Records for this task:
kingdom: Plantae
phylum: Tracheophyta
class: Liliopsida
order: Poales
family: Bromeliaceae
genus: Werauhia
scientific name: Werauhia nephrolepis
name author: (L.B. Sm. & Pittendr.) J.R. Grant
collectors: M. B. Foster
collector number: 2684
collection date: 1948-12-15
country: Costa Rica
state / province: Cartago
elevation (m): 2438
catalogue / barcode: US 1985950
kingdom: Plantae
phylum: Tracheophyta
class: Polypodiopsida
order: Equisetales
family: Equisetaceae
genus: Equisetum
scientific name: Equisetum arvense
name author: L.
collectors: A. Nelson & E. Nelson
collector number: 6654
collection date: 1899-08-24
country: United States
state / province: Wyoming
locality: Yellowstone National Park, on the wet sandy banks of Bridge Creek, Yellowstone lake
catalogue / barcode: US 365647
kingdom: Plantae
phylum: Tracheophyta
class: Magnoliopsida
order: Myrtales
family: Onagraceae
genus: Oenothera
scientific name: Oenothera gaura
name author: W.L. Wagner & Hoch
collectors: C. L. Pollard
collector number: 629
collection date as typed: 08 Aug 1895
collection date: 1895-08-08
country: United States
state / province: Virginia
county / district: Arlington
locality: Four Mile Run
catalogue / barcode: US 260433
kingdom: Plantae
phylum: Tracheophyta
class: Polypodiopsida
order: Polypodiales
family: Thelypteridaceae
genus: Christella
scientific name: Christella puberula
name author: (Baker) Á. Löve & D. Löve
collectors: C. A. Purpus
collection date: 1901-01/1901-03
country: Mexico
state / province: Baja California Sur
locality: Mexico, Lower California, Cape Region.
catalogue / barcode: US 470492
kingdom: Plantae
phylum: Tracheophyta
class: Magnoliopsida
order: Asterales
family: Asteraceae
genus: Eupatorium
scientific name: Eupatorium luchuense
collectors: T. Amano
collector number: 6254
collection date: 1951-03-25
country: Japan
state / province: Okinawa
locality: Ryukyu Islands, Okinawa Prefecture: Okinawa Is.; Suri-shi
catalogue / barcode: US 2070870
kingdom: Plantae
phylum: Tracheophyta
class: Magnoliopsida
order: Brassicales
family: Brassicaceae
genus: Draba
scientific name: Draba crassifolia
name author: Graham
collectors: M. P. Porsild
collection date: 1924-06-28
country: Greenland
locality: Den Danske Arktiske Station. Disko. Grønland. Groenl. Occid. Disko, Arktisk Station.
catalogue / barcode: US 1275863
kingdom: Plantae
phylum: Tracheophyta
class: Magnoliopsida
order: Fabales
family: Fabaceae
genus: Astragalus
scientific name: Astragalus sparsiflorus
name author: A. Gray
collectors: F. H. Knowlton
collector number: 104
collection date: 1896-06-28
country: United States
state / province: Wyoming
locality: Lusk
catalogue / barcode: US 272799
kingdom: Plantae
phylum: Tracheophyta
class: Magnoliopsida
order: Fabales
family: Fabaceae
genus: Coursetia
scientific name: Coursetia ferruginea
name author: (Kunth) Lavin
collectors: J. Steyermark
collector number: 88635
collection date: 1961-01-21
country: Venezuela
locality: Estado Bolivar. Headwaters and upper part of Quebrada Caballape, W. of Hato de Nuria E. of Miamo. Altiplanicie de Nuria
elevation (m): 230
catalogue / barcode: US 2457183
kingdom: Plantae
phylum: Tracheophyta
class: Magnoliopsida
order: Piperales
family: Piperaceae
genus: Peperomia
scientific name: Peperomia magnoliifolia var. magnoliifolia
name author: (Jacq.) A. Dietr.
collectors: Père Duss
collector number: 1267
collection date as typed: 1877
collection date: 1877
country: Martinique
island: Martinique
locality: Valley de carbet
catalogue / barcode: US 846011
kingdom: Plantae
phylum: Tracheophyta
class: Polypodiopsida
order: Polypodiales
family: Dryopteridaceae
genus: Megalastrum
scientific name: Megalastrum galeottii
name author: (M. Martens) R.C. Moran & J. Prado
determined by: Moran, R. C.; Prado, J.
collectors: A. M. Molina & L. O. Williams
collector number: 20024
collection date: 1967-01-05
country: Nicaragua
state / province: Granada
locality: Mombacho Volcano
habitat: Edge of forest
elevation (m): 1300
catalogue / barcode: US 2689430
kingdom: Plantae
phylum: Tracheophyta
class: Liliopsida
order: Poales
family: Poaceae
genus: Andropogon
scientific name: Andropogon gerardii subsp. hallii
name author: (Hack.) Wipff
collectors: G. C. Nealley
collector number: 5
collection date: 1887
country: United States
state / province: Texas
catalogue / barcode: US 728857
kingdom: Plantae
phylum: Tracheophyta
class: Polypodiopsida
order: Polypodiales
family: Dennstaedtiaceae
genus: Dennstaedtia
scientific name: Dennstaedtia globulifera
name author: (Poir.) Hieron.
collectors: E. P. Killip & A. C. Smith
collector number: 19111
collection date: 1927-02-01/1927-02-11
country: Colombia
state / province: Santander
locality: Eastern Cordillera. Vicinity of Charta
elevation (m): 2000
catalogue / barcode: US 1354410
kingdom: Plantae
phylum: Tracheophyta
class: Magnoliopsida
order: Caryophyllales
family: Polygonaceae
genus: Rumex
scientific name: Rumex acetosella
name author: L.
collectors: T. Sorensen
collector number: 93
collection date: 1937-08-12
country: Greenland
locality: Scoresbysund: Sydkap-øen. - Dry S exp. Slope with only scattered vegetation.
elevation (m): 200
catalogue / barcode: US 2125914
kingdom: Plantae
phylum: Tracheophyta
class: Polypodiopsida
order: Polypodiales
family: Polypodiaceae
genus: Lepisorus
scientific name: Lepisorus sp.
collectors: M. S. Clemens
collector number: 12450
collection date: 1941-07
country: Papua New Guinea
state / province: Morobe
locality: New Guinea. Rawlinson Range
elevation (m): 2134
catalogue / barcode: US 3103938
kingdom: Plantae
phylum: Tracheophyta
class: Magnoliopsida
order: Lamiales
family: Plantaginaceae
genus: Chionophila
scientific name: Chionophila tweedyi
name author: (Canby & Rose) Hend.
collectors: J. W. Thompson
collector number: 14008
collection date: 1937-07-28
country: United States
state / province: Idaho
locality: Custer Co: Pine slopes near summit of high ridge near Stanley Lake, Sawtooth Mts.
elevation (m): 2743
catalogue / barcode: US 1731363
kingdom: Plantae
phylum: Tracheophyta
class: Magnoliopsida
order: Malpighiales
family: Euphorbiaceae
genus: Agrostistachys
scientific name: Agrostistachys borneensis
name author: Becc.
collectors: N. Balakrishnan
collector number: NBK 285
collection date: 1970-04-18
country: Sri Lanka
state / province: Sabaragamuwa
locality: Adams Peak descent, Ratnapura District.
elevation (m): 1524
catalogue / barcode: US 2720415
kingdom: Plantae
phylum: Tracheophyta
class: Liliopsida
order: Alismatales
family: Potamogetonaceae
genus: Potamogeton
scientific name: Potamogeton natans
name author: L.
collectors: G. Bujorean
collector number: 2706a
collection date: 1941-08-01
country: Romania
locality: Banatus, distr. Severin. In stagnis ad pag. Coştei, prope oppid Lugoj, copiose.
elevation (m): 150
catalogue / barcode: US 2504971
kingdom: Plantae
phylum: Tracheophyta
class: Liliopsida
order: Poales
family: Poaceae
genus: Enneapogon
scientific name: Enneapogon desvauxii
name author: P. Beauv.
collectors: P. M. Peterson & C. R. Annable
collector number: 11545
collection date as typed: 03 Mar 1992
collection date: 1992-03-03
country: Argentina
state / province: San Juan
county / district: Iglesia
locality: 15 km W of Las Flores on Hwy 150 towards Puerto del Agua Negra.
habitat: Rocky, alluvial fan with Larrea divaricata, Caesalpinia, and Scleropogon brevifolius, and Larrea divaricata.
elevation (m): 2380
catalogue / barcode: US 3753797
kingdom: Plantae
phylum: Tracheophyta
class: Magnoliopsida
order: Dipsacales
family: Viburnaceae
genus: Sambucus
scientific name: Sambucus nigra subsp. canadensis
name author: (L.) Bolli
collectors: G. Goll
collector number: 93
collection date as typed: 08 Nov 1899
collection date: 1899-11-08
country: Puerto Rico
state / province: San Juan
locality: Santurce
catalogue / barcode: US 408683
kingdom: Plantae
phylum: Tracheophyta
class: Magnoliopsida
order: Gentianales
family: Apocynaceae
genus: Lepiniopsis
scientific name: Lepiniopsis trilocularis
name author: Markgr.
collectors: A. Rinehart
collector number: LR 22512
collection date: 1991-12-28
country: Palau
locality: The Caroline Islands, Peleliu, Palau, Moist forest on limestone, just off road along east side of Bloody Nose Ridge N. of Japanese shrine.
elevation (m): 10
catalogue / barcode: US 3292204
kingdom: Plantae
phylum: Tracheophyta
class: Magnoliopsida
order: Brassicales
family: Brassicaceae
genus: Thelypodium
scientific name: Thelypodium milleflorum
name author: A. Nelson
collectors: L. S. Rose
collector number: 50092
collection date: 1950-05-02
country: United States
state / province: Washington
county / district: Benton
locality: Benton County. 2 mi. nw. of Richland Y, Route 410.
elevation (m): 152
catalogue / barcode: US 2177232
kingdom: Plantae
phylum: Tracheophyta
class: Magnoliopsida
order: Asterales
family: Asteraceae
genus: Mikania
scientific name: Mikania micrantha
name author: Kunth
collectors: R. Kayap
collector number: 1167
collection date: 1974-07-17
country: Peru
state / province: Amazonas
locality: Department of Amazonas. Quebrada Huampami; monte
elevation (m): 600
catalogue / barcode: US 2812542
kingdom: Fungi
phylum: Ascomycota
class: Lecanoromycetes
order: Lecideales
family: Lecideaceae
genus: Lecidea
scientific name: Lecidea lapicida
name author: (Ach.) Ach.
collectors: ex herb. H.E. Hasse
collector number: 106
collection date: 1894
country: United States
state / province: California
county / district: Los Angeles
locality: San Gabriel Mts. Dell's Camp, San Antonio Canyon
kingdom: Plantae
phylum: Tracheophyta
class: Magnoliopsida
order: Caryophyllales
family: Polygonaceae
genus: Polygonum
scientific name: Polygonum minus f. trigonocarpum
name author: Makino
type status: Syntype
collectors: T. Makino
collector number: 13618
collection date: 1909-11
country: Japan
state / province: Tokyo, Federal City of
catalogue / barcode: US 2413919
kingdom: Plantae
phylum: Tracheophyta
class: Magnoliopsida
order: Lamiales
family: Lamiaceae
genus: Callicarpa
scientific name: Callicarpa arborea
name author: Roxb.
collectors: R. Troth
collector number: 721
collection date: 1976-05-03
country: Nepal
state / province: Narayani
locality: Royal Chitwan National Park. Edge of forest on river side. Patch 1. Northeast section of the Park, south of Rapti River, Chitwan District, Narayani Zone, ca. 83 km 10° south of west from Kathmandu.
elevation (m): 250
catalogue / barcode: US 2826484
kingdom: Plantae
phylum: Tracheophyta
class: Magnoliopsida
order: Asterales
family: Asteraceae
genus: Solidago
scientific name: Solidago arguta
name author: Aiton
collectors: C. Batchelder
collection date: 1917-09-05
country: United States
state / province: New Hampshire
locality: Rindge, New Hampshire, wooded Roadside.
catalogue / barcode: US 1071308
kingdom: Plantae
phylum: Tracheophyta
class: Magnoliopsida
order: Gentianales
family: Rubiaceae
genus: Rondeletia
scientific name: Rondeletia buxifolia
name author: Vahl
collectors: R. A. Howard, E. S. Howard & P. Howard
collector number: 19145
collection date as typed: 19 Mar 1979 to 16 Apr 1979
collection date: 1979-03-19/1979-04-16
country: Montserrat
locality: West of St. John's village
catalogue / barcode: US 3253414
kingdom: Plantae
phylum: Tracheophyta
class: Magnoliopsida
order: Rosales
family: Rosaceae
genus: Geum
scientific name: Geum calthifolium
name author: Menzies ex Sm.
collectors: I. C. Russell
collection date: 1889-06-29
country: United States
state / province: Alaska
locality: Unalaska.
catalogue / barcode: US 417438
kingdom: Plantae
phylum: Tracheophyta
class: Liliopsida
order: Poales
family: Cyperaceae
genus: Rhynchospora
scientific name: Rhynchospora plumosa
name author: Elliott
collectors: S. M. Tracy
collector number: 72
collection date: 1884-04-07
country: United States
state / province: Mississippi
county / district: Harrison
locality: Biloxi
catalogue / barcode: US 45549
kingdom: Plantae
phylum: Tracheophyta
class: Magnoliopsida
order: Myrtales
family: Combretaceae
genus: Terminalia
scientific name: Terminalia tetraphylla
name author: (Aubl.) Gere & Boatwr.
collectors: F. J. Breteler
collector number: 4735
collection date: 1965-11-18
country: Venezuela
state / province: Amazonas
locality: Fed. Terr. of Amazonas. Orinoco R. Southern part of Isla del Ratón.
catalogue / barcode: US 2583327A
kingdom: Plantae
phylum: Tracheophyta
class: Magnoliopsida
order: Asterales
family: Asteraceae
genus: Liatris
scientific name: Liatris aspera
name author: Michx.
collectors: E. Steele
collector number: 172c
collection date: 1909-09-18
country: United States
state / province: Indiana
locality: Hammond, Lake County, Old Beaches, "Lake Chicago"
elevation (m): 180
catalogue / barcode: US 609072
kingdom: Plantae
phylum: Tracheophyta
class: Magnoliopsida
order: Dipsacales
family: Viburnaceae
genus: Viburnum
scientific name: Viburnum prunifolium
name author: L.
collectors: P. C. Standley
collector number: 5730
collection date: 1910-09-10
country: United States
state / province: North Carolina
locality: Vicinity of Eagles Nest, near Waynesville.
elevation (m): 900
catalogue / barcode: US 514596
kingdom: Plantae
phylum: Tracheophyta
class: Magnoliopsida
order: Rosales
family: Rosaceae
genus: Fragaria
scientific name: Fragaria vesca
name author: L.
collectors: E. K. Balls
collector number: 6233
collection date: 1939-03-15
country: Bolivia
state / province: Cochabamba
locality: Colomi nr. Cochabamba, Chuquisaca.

Required work:
Convert the stretch from the line containing "collection date: 1979-03-19/1979-04-16" through the line containing "genus: Terminalia" into a two-column CSV headed field and value, one row per line. Put each field name and each value in its own quoted field, with any line breaks replaced by spaces.

Exercise solution:
field,value
"collection date:","1979-03-19/1979-04-16"
"country:","Montserrat"
"locality:","West of St. John's village"
"catalogue / barcode:","US 3253414"
"kingdom:","Plantae"
"phylum:","Tracheophyta"
"class:","Magnoliopsida"
"order:","Rosales"
"family:","Rosaceae"
"genus:","Geum"
"scientific name:","Geum calthifolium"
"name author:","Menzies ex Sm."
"collectors:","I. C. Russell"
"collection date:","1889-06-29"
"country:","United States"
"state / province:","Alaska"
"locality:","Unalaska."
"catalogue / barcode:","US 417438"
"kingdom:","Plantae"
"phylum:","Tracheophyta"
"class:","Liliopsida"
"order:","Poales"
"family:","Cyperaceae"
"genus:","Rhynchospora"
"scientific name:","Rhynchospora plumosa"
"name author:","Elliott"
"collectors:","S. M. Tracy"
"collector number:","72"
"collection date:","1884-04-07"
"country:","United States"
"state / province:","Mississippi"
"county / district:","Harrison"
"locality:","Biloxi"
"catalogue / barcode:","US 45549"
"kingdom:","Plantae"
"phylum:","Tracheophyta"
"class:","Magnoliopsida"
"order:","Myrtales"
"family:","Combretaceae"
"genus:","Terminalia"